== Excerpt to read
Mr. Seets's solution is to break the supers loose and leave them on for the bees to clean up what leaks and then come back and get the supers.


----------



## Sungold (May 11, 2003)

Jim,

You are correct, they do draw below/above the PC frames. There are ways of working this so that it's managable (ie cracking supers loose and letting the bees clean up the below/above honey before removing the supers. Personally I like PC in the honey supers but don't like it for the brood chambers. It's real easy to spin in the extractor. Turn it on and let it rip!


----------



## Jim Fischer (Jan 5, 2001)

So, no one has solved the problem of
"proper bee space" as applied to these frames?

I know CC Miller's comments about "thick top
bars", but weren't his comments specific to
his use of a "Heddon slat honey-board", or some
such obsolete gear used with wooden sections
for comb honey?

Those who get excessive comb-building along the
tops and/or bottoms, have you measured the actual
space for bees between components, and if so,
what sort of space have you found?
====
▸ **Exercise tasks**:
a - Rewrite the stretch of the beekeeping thread from "So, no one has" through "for comb honey?", replacing "obsolete" with "outdated".
b - Answer these questions from the beekeeping thread:
(i) What is Mr. Seets's solution?
(ii) Where does Sungold like PC, and where not?
(iii) To what gear does Jim Fischer suggest CC Miller's comments about "thick top bars" were specific?
c - List every name of a person or poster that appears by itself in the beekeeping thread, not as part of an equipment name, each as it is written there.
== Given entries
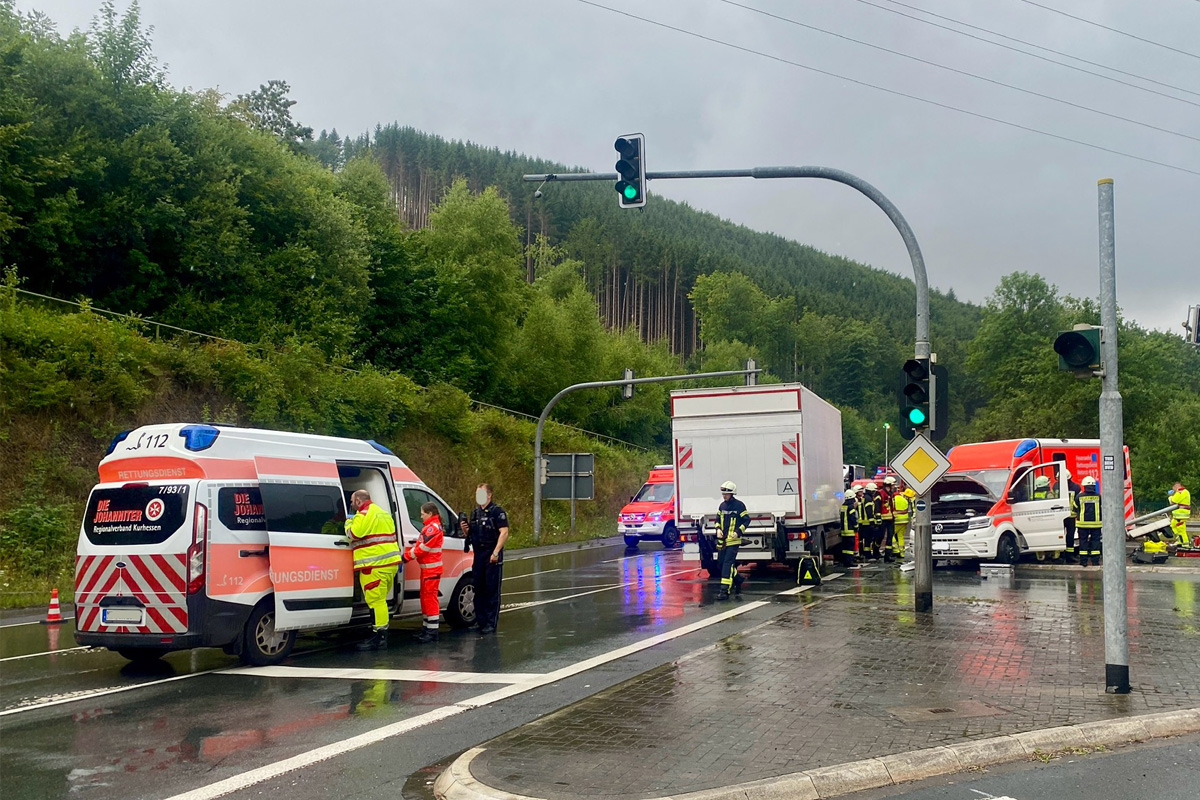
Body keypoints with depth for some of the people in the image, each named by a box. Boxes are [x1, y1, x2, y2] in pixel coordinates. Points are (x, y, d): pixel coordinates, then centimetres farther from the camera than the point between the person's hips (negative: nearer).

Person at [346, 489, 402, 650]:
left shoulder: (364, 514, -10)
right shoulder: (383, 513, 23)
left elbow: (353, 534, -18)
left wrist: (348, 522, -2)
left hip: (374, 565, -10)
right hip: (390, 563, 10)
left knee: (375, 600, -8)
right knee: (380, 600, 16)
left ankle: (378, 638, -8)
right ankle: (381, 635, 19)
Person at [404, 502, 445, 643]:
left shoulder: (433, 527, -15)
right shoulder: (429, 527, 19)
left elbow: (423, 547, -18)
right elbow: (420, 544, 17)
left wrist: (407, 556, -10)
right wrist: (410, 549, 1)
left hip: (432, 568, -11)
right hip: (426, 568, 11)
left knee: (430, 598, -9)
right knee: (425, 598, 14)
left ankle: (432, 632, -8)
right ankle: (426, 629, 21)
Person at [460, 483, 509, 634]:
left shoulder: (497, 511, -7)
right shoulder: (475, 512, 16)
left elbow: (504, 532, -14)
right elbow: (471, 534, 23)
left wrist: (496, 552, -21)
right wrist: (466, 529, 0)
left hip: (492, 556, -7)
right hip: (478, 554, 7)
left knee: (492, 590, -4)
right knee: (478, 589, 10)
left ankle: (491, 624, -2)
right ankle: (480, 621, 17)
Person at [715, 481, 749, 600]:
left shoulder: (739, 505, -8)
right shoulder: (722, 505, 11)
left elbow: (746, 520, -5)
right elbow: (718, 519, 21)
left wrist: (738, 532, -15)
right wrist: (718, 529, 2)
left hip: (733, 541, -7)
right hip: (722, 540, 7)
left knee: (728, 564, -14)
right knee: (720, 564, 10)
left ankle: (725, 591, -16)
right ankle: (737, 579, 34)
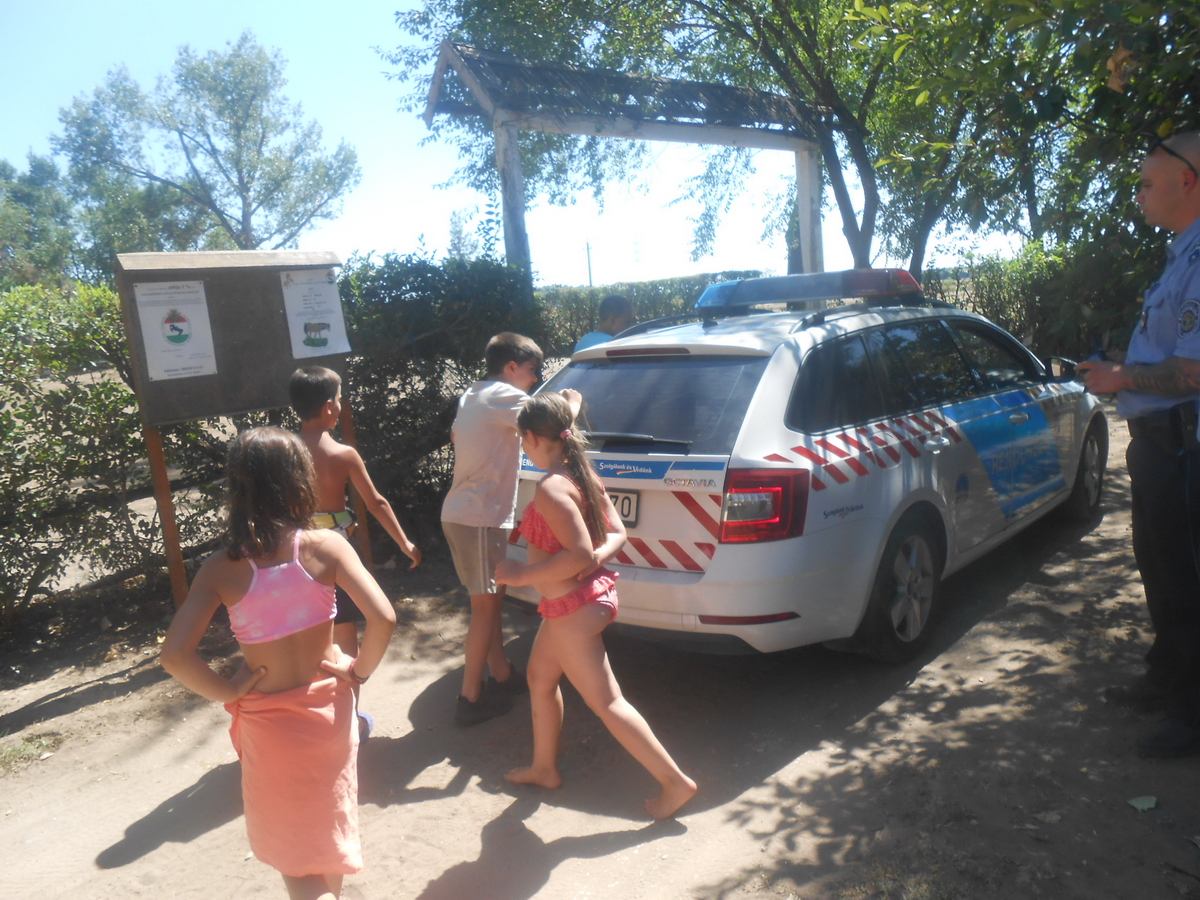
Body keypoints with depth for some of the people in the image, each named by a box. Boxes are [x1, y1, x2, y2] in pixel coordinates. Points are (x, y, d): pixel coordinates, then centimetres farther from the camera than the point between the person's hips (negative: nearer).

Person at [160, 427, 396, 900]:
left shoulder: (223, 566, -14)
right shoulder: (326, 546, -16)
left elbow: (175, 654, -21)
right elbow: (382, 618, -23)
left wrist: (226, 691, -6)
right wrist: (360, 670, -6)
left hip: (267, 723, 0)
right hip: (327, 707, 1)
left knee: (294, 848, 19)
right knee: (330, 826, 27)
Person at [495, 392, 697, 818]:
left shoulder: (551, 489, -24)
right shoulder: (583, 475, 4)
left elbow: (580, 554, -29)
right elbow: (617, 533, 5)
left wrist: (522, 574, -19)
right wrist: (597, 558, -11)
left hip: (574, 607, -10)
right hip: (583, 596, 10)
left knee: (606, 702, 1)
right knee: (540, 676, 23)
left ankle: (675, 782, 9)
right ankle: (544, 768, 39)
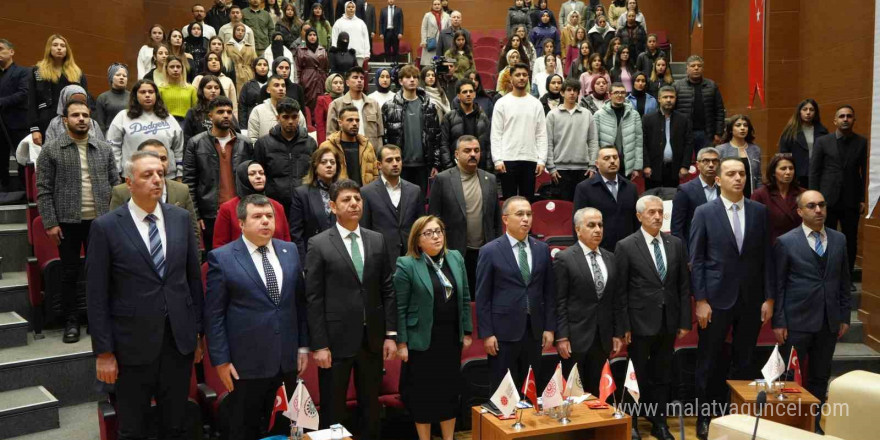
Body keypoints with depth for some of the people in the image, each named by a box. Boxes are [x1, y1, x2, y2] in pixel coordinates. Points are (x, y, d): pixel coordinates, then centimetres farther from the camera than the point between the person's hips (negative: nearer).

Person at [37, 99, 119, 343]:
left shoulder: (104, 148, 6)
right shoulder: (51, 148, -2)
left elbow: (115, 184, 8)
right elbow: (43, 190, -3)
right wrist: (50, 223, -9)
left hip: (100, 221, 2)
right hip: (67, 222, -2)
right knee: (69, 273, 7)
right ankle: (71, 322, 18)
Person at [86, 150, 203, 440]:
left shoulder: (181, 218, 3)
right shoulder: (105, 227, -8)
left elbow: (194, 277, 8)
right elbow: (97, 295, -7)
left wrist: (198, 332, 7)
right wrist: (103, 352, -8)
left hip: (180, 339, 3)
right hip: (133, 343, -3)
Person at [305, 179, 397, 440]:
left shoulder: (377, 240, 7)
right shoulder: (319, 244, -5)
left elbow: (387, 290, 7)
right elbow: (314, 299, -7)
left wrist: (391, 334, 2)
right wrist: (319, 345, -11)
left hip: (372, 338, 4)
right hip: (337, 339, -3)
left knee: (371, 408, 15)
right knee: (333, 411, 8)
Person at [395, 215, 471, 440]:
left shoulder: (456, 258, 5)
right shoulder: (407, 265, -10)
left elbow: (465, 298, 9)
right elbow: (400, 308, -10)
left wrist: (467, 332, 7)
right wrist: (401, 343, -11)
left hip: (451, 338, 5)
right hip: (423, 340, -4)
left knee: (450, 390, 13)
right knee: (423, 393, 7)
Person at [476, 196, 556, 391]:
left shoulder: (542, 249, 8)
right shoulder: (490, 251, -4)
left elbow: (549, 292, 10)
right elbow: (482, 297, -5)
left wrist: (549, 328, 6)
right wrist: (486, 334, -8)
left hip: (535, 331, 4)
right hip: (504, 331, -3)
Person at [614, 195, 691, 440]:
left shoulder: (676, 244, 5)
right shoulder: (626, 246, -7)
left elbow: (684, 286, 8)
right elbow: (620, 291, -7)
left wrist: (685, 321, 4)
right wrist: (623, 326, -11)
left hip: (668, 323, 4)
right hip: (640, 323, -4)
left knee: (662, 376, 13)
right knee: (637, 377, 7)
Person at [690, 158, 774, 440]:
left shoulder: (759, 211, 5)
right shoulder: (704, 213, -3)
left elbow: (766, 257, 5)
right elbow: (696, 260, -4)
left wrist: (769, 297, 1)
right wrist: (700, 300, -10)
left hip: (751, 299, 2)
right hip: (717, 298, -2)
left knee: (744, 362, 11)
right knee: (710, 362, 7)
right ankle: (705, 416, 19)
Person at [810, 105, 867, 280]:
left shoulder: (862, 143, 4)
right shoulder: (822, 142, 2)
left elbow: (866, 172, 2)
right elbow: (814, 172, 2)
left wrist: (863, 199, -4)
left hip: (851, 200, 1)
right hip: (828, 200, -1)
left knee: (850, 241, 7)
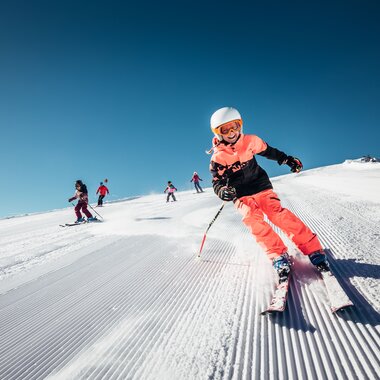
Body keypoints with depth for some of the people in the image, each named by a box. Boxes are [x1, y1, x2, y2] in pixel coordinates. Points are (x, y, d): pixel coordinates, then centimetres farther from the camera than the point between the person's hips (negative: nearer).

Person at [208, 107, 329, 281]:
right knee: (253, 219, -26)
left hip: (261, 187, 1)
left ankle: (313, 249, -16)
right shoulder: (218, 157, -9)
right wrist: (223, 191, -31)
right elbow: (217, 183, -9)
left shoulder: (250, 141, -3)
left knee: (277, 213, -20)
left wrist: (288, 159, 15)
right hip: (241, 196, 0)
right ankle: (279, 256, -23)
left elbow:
====
▸ **List of solutions**:
a -
So, no one has solved the problem of
"proper bee space" as applied to these frames?

I know CC Miller's comments about "thick top
bars", but weren't his comments specific to
his use of a "Heddon slat honey-board", or some
such outdated gear used with wooden sections
for comb honey?

b -
(i) Break the supers loose and leave them on so the bees clean up what leaks, then come back and get the supers.
(ii) Sungold likes PC in the honey supers but not in the brood chambers.
(iii) A "Heddon slat honey-board", or some such obsolete gear used with wooden sections for comb honey.

c -
Mr. Seets
Sungold
Jim
Jim Fischer
CC Miller